Yes, Robert. That's exactly what is happening. This second "unexpected/unintended" reboot is being triggered by the DXE ResetSystem2.

The thing is "[ 73.313075] reboot: Restarting system" is from the kernel - so the OS has requested the reboot. Since you're running with EFI firmware the kernel will call into EFI to make the request to reset the system.

If there is something wrong with the EFI implementation you might be able to use "reboot=a" on the kernel commandline to force the reboot to use ACPI.

Can you reproduce this outside your environment and without virtiofs?

rjsilvams commented 2 months ago

I apologise - i'm struggling to follow your description here - there is almost too much detail. Are you saying that when you trigger a reboot (OS driven e.g. "sudo reboot") then during the boot process there is a second reboot (which you have not requested) before the VM is fully booted? Can you attach dumps without the debug logging interleaved with the output - its hard to see.

Yes, Robert. That's exactly what is happening. This second "unexpected/unintended" reboot is being triggered by the DXE ResetSystem2.

The thing is "[ 73.313075] reboot: Restarting system" is from the kernel - so the OS has requested the reboot.
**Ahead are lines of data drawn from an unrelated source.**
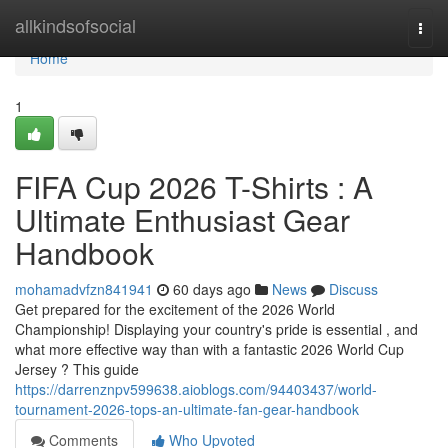
Home
allkindsofsocial
Togg
navi
Home
1
FIFA Cup 2026 T-Shirts : A
Ultimate Enthusiast Gear
Handbook
mohamadvfzn841941
60 days ago
News
Discuss
Get prepared for the excitement of the 2026 World
Championship! Displaying your country's pride is essential , and
what more effective way than with a fantastic 2026 World Cup
Jersey ? This guide
https://darrenznpv599638.aioblogs.com/94403437/world-
tournament-2026-tops-an-ultimate-fan-gear-handbook
Comments
Who Upvoted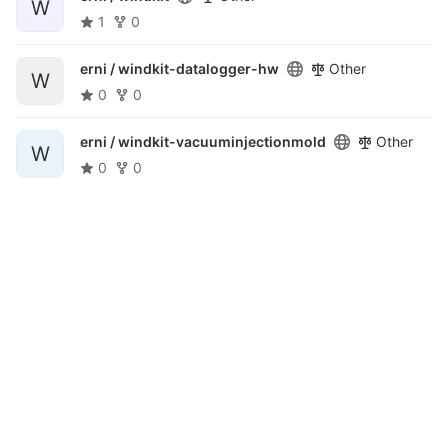
W
1
0
erni /
windkit-datalogger-hw
Other
W
0
0
erni /
windkit-vacuuminjectionmold
Other
W
0
0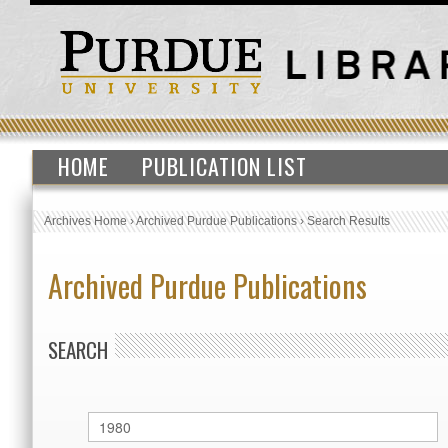
HOME
PUBLICATION LIST
Archives Home
›
Archived Purdue Publications
›
Search Results
Archived Purdue Publications
SEARCH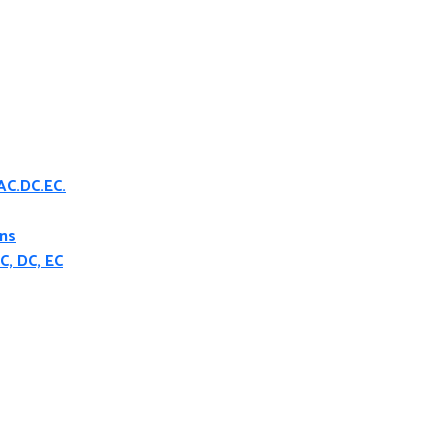
 AC.DC.EC.
ans
C, DC, EC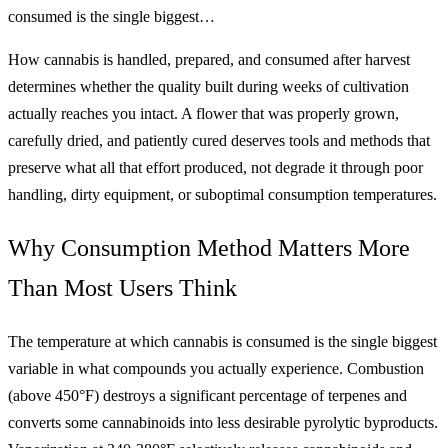
consumed is the single biggest…
How cannabis is handled, prepared, and consumed after harvest
determines whether the quality built during weeks of cultivation
actually reaches you intact. A flower that was properly grown,
carefully dried, and patiently cured deserves tools and methods that
preserve what all that effort produced, not degrade it through poor
handling, dirty equipment, or suboptimal consumption temperatures.
Why Consumption Method Matters More
Than Most Users Think
The temperature at which cannabis is consumed is the single biggest
variable in what compounds you actually experience. Combustion
(above 450°F) destroys a significant percentage of terpenes and
converts some cannabinoids into less desirable pyrolytic byproducts.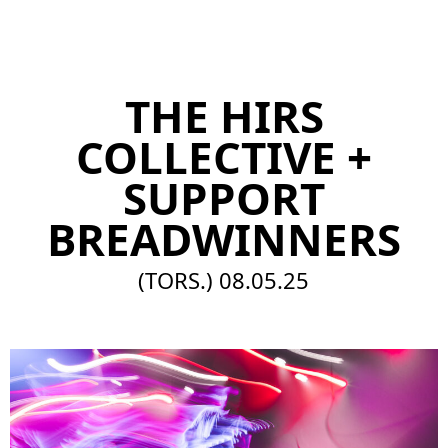
EN
THE HIRS
COLLECTIVE +
SUPPORT
BREADWINNERS
(TORS.)
08.05.25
Since you're running with EFI firmware the kernel will call into EFI to make the request to reset the system.

If there is something wrong with the EFI implementation you might be able to use "reboot=a" on the kernel commandline to force the reboot to use ACPI.

Can you reproduce this outside your environment and without virtiofs?

I cannot reproduce this without virtiofs because it's an integral part of our system and it cannot be easily removed. However, I will try the reboot=a as you suggested and let you know. Thanks :)

rbradford commented 2 months ago

I apologise - i'm struggling to follow your description here - there is almost too much detail. Are you saying that when you trigger a reboot (OS driven e.g. "sudo reboot") then during the boot process there is a second reboot (which you have not requested) before the VM is fully booted? Can you attach dumps without the debug logging interleaved with the output - its hard to see.

Yes, Robert. That's exactly what is happening. This second "unexpected/unintended" reboot is being triggered by the DXE ResetSystem2.

The thing is "[ 73.313075] reboot: Restarting system" is from the kernel - so the OS has requested the reboot. Since you're running with EFI firmware the kernel will call into EFI to make the request to reset the system. If there is something wrong with the EFI implementation you might be able to use "reboot=a" on the kernel commandline to force the reboot to use ACPI. Can you reproduce this outside your environment and without virtiofs?

I cannot reproduce this without virtiofs because it's an integral part of our system and it cannot be easily removed. However, I will try the reboot=a as you suggested and let you know. Thanks :)

Ok, please do send the CH output without the debug interleaved (or maybe just one "-v" if that is still readable). "-vv" is just unreadable unfortunately.

rjsilvams commented 2 months ago

Hi Robert. After some investigation, I concluded that the mysterious reboot associated with the message "[ 73.313075] reboot: Restarting system" was triggered by one of our tests scripts.

In other words, the issue, as I reported, does not exist.

rjsilvams commented 2 months ago

Hi Robert. After some investigation, I concluded that the mysterious reboot associated with the message "[ 73.313075] reboot: Restarting system" was triggered by one of our tests scripts.

In other words, the issue, as I reported, does not exist.